5. In the man-cleaning setting of the raw material drug production workshop, it is not only necessary to set up human-cleaning facilities for capable personnel in accordance with GMP requirements, but also the personnel in the raw material drug synthesis reaction post should also have a unified changing and shower system, especially for the sterile raw material drug workers. Clean settings, and it should be considered as much as possible that the personnel in the lean package and the personnel in the synthesis reaction post must enter their respective production posts separately to reduce cross-contamination of personnel.
6. The flow of personnel and logistics ports in the lean and dry package area should be as small as possible to facilitate the control of the cleanliness of the entire workshop.
7. Process water, compressed air, nitrogen, etc. are purified according to process requirements.
8. Arrange the direction and shaft of various concealed pipelines. The pipelines can be combined with ventilation sandwich walls and technical corridors.
9. The air-conditioning room should be close to the clean area, so that the ventilation duct line is the shortest, and the return air duct is reasonably arranged to play a clean air-conditioning effect.
10. Rooms with the same cleanliness level should be combined as much as possible to facilitate ventilation and make the air-conditioning arrangement reasonable. The cleanliness level requires different rooms to be connected with each other to have anti-pollution measures, such as air locks, air showers, buffer rooms and transfer windows.
11. In factory buildings with windows, rooms with high cleanliness requirements should generally be arranged on the inside or in the center, and the sterile clean room can also be arranged on the outside, but a closed outer corridor is added for buffering.
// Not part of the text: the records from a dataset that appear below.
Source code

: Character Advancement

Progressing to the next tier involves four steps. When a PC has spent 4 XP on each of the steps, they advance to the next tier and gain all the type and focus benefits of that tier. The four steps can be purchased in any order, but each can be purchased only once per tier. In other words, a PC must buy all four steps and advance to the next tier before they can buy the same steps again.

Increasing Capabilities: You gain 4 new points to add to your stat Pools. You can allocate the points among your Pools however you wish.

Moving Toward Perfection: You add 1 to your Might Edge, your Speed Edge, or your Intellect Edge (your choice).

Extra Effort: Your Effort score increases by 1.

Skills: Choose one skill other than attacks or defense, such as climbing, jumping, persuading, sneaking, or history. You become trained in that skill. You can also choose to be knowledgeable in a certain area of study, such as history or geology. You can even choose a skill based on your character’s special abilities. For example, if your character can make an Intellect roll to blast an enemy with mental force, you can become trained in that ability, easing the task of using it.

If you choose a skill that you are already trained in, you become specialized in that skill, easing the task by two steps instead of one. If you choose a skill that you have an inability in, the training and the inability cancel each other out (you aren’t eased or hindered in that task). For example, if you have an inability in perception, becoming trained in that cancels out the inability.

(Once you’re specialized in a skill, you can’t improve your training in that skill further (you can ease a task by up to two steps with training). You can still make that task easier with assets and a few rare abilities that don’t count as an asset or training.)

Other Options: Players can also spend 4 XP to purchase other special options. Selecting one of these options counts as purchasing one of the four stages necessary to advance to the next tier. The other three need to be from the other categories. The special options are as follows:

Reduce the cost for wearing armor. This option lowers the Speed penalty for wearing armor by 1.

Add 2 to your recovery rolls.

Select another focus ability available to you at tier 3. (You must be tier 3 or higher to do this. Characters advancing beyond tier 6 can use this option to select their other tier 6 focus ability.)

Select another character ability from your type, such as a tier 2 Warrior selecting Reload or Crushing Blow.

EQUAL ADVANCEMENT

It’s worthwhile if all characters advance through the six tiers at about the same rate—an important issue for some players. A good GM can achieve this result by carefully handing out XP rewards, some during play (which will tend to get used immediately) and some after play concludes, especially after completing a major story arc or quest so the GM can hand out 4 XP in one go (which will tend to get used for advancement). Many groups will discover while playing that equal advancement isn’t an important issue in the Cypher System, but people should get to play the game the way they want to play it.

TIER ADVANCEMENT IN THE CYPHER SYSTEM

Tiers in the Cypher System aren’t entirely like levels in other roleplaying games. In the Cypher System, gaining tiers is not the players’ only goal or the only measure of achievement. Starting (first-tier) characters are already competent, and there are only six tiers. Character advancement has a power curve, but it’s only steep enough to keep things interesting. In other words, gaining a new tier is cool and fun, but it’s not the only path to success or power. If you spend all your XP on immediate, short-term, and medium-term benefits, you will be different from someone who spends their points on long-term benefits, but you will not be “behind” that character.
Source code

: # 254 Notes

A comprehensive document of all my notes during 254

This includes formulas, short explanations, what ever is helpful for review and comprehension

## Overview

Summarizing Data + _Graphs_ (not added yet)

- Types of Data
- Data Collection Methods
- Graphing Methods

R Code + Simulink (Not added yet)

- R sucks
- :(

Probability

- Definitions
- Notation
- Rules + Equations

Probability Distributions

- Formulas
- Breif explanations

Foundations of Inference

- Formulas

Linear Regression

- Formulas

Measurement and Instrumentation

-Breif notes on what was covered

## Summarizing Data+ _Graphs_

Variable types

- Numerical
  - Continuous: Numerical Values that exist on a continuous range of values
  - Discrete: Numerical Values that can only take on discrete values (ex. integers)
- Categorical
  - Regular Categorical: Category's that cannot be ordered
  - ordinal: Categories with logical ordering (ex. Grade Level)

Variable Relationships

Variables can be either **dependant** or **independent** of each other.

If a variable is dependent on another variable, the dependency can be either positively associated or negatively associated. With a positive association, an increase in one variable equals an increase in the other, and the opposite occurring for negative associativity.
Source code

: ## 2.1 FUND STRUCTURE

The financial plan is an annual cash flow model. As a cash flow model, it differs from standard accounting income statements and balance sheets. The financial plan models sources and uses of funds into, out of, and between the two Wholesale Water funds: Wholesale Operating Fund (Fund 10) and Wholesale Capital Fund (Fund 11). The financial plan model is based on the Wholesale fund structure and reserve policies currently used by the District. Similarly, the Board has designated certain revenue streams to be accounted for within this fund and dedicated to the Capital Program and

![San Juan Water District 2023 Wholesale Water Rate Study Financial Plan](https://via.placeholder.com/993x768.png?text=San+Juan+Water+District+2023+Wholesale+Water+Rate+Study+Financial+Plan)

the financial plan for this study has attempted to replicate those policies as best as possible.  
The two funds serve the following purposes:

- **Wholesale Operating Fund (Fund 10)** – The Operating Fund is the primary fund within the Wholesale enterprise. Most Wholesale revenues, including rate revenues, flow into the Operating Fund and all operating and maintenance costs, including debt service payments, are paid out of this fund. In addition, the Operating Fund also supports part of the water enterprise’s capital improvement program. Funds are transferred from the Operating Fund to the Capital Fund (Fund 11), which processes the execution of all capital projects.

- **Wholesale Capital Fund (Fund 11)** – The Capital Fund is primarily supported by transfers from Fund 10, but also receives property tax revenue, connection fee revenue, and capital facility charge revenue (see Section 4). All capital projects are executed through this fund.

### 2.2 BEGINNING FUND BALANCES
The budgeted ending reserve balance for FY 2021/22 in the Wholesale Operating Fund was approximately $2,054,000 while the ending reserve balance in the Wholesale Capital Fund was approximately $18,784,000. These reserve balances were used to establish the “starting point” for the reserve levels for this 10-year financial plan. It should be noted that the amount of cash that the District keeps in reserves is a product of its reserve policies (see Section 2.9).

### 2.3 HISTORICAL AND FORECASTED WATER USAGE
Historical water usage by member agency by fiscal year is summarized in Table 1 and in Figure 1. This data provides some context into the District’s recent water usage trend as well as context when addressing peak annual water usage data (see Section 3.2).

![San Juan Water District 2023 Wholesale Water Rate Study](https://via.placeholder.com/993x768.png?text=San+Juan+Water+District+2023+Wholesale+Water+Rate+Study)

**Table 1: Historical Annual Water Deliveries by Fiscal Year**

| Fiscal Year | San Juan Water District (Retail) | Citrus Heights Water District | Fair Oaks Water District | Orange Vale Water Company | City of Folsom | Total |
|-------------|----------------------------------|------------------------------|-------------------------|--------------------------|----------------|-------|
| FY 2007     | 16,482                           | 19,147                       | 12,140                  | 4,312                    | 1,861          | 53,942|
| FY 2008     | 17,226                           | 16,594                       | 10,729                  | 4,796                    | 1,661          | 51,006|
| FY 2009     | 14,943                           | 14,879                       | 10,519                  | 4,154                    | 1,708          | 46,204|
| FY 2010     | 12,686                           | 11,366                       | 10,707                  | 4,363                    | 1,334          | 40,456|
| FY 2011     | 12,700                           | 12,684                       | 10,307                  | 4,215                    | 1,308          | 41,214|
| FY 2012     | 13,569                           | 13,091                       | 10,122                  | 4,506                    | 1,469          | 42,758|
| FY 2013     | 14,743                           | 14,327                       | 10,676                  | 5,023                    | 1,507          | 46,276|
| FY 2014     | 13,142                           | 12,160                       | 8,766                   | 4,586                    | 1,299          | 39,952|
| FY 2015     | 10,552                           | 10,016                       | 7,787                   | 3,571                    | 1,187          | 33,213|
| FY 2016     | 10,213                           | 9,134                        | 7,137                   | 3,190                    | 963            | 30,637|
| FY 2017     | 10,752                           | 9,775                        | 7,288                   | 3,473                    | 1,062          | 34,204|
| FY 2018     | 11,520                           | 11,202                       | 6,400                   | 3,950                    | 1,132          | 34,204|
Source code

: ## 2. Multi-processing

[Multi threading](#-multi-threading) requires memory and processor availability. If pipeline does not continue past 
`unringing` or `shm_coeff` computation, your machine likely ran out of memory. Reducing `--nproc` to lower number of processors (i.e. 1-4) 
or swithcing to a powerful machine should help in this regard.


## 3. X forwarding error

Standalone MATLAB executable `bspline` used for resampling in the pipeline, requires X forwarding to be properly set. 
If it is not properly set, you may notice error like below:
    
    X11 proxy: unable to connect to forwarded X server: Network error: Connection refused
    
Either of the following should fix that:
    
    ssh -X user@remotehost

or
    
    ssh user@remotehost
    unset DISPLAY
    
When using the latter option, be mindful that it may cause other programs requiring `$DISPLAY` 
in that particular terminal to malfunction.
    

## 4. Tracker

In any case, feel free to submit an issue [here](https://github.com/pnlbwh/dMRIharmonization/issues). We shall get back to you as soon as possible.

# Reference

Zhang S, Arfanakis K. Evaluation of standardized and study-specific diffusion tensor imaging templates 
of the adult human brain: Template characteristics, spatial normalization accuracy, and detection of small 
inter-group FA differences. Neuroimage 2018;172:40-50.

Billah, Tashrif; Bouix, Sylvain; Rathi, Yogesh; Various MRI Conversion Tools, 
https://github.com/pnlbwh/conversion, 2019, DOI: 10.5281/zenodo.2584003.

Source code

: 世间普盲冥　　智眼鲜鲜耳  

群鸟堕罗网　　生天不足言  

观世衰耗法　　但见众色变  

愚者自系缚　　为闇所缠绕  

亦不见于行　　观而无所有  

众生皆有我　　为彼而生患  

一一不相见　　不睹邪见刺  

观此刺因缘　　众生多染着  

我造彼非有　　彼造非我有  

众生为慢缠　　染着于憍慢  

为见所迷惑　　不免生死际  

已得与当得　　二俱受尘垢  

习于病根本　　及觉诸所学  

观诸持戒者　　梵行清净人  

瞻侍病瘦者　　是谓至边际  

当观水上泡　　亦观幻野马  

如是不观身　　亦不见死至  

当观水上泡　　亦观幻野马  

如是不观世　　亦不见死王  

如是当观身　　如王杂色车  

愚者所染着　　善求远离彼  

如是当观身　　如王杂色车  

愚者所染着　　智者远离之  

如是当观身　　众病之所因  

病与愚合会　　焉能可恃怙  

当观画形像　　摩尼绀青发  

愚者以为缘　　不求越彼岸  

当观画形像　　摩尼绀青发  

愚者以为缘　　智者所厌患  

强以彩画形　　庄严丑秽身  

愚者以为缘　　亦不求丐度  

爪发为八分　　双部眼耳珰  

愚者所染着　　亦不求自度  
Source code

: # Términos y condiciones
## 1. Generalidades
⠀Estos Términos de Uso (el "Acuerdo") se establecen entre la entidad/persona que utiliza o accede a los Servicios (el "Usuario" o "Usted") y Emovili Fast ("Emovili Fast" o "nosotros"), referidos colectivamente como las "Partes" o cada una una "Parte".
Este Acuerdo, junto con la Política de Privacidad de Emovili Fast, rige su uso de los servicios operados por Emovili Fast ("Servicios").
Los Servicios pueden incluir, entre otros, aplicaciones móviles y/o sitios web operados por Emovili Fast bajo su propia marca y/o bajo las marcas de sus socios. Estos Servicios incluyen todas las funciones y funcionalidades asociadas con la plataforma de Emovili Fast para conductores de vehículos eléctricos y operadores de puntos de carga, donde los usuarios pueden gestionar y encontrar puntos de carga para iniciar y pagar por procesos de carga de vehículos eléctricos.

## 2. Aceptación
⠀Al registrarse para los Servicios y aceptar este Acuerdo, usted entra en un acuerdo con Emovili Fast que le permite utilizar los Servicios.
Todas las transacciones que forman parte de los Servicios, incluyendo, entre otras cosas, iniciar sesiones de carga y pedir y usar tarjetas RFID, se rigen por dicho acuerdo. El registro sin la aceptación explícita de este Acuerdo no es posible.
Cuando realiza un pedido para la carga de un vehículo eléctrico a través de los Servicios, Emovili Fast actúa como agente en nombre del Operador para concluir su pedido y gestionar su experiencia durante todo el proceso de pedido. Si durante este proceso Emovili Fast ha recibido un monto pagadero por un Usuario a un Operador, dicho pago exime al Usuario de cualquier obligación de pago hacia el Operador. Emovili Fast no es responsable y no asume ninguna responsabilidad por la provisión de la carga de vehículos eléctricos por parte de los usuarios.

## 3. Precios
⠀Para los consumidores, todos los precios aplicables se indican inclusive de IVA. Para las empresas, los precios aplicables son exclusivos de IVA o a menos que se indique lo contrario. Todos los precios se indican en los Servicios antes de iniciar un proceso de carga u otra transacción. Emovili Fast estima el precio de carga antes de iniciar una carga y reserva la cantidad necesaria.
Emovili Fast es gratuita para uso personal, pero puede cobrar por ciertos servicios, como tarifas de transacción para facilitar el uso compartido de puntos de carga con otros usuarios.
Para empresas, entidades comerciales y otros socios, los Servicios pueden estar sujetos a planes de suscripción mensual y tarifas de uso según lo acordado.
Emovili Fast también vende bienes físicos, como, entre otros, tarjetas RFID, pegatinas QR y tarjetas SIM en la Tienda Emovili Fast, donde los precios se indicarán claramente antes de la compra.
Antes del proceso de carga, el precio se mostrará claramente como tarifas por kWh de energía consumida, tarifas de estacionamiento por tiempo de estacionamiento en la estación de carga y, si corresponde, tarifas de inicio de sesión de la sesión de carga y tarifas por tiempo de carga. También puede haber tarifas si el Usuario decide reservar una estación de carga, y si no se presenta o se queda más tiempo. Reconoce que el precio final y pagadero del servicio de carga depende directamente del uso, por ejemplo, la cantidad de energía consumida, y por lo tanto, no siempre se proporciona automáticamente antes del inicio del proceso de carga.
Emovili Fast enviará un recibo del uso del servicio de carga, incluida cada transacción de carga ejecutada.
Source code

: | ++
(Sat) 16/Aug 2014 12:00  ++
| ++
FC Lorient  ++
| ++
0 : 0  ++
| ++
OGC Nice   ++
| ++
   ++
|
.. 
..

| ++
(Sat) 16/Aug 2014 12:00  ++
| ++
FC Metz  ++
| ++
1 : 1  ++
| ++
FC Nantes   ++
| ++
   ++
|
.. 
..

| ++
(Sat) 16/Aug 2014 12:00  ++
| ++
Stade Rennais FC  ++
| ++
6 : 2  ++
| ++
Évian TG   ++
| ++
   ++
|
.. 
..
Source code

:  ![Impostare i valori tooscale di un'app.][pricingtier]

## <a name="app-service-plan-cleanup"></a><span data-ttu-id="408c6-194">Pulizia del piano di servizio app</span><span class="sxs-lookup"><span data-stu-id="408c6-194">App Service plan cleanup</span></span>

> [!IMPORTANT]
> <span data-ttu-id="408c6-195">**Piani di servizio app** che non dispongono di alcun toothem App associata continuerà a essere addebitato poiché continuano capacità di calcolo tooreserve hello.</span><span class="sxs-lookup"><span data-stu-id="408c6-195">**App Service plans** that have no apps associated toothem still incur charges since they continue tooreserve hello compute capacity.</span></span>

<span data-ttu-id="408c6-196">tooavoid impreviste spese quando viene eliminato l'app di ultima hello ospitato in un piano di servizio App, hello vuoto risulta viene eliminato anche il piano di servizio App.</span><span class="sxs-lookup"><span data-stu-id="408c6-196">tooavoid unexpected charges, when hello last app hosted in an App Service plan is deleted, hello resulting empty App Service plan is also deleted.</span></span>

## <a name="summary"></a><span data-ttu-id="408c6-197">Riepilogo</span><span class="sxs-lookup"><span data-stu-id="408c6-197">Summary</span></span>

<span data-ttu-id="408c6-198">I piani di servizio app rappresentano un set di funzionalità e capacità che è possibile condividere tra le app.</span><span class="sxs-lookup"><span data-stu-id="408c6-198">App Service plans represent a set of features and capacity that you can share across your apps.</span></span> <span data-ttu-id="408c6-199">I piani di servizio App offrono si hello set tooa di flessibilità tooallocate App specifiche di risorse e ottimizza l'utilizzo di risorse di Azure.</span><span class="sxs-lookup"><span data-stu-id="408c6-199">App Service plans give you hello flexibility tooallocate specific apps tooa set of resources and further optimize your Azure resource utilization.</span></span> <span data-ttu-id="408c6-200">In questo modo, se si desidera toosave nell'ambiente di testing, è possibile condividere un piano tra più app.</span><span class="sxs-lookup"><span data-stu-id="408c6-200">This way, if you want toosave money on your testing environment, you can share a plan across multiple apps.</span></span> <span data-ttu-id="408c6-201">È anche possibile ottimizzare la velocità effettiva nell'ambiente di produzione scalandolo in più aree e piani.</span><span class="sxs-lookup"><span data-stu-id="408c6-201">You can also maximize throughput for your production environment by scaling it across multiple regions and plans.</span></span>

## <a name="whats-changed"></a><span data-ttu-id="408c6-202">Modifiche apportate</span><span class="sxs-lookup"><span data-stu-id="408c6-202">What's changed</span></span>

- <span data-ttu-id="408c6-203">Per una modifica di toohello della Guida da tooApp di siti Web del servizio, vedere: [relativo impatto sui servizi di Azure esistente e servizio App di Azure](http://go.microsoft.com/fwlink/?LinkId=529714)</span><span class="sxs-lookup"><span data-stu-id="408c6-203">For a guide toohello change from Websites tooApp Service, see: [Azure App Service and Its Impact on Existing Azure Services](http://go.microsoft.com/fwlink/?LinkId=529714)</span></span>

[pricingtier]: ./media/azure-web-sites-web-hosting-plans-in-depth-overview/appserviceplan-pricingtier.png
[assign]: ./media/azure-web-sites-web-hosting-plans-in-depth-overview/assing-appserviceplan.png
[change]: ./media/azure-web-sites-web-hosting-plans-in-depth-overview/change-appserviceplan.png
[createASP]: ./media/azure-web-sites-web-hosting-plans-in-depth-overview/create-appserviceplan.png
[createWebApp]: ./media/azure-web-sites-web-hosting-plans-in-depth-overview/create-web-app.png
12. The common system used in the raw material drug production workshop is relatively complicated. There are not only refrigerant systems with different temperature requirements, but also steam and heat source systems with different temperatures. Energy saving and consumption reduction should be fully considered to meet the requirements of clean production. For example, the chilled water (7℃~12℃) system can be considered to use the circulating water system in winter, and the single cooling water system mode of the chilled water system in summer, so that the two sets of water systems share the same set of pipelines, and the switching is realized through valves. Effectively save energy and reduce pipeline layout. The steam condensate system should be recycled and reused.